Fairfax Media, publisher of newspapers in Australia and New Zealand, is conducting a strategic review of its New Zealand auction website Trade Me, apparently as a sop to investor concerns about the company's flagging share price.
Fairfax has engaged investment bank UBS to consider a broad range of strategic options involving Trade Me that could potentially lead to the partial float of the digital business, a rival newspaper publisher, New Ltd, reported in the Australian.
While the review of Trade Me - New Zealand's biggest online auction website - is said to be far less advanced than recently announced plans to sell off Fairfax's radio division, sources close to the process said chief executive Greg Hywood was exploring "all options", the newspaper reported.
The most recent round of rumours about the sale began seven weeks ago.
A spokesman at Trade Me's Wellington head office told NZPA at the time that it couldn't comment on reports that parent company Fairfax may "float" a stake in its Trade Me subsidiary.

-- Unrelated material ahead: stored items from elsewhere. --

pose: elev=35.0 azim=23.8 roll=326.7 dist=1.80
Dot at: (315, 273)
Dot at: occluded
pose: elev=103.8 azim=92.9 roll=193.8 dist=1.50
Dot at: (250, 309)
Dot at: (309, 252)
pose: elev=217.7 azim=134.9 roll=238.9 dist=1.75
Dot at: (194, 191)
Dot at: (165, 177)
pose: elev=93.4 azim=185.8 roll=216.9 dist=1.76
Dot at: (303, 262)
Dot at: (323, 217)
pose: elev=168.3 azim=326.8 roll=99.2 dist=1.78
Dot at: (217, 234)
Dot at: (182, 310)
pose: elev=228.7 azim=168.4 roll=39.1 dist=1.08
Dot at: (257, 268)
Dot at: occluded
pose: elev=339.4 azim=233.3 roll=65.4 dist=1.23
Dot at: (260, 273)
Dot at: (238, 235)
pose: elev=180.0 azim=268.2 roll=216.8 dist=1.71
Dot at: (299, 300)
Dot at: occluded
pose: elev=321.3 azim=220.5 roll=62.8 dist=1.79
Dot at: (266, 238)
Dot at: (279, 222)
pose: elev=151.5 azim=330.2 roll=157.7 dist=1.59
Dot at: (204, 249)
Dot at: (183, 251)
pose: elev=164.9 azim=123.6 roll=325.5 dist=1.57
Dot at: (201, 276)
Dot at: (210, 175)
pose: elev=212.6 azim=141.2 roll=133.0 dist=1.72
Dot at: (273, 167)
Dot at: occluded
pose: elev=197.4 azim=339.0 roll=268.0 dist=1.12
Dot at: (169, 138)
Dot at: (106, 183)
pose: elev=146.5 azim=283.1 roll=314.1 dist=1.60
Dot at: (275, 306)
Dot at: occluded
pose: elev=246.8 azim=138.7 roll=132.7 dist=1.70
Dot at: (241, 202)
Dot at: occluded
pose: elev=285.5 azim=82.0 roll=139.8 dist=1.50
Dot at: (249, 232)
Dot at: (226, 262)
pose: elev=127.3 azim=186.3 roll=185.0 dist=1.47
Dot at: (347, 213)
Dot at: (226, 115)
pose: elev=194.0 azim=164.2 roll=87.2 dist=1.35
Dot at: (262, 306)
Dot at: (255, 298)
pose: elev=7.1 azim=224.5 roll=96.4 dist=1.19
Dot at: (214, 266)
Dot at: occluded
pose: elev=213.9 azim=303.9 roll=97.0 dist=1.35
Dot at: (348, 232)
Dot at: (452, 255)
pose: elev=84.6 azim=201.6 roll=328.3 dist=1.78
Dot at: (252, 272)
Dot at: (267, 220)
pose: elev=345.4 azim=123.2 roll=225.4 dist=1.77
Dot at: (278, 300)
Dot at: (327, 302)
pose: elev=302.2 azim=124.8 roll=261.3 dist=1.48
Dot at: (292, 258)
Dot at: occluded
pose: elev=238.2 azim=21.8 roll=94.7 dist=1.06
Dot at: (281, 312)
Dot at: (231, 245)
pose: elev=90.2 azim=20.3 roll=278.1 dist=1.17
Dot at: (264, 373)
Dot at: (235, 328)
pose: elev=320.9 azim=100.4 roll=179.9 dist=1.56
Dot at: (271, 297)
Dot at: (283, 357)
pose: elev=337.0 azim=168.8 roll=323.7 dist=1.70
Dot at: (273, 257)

"We can't comment on speculation about Fairfax's investment strategies, decisions or discussions -- we have to leave that to Fairfax," said the spokesman.
Trade Me has more than 2.3 million active members and is one of the few companies to beat USA-based eBay.
The Australian reported that analysts such as Morgan Stanley's Andrew McLeod had argued there was merit in spinning off Trade Me because the extra funds could be used to fund a share buyback or increase dividends. "Our view is that Trade Me is one of Fairfax's most valuable assets," McLeod said in a note to clients that valued the business at A$1.1 billion ($1.43b) to A$1.3b ($1.69b).
Fairfax bought Trade Me for $700 million in 2006.
Fairfax stock has been in a holding pattern since the start of 2009 after widespread concerns about the structural challenges facing newspaper publishers as readers and advertisers migrate to online platforms. .
The company's shares, which closed at A99c today, have slipped over 34 per cent over the past 18 months, compared with a 23 per cent gain by the benchmark S&P/ASX 200 index.
But The Australian noted that the pain felt by Fairfax investors was not unique: newspaper, radio and outdoor group APN News & Media - the publisher of the New Zealand Herald and operator of the Radio Network - was down 43.5 per cent since January 2009.